Copy every line from the records below that holds the word "Watch".

=== Section Start ===

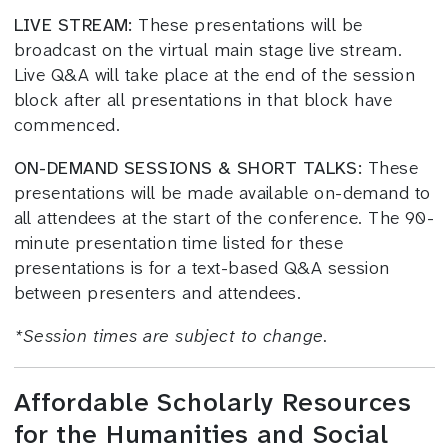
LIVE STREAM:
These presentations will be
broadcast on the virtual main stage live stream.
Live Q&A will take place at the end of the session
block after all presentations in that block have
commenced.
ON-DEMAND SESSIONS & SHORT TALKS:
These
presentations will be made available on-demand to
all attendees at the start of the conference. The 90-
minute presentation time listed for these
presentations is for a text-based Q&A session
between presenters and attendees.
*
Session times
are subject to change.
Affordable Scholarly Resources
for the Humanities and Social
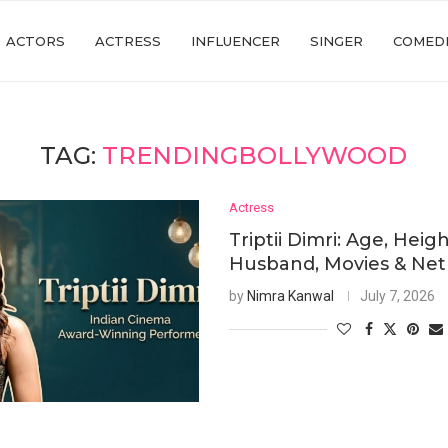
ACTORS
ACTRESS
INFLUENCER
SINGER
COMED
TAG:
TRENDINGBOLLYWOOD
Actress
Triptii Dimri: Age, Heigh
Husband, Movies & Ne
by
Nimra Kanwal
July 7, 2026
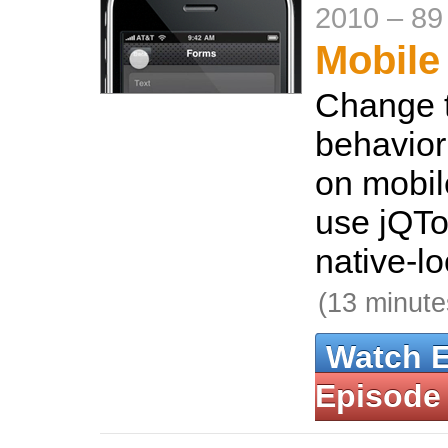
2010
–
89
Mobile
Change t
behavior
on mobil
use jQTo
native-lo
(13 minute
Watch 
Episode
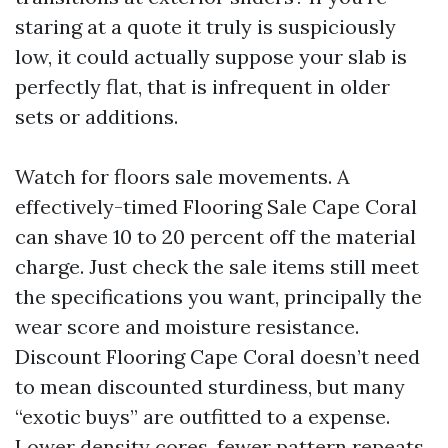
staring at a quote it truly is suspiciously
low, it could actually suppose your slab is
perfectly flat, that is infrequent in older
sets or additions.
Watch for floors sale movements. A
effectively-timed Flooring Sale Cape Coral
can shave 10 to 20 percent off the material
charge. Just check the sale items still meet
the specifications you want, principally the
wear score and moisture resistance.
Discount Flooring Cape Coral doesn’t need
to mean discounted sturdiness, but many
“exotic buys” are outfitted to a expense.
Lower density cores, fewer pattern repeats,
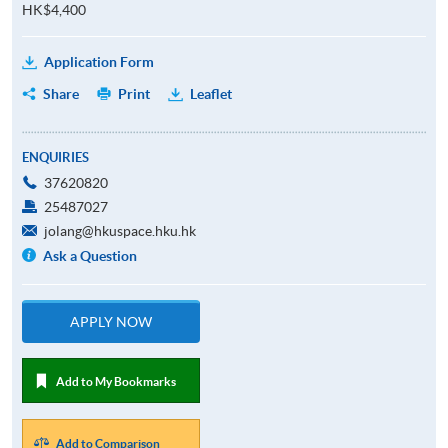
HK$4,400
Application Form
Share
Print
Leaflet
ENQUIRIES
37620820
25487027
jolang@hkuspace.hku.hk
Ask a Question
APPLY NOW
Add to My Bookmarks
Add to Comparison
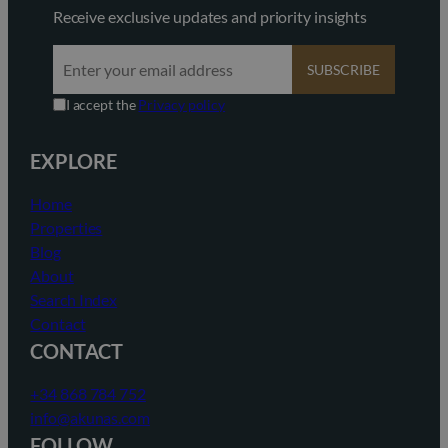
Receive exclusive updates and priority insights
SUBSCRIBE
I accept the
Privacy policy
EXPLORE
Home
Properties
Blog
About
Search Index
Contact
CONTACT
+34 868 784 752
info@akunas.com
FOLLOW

=== Section End ===

**Result**
Watch 
Watch for floors sale movements. A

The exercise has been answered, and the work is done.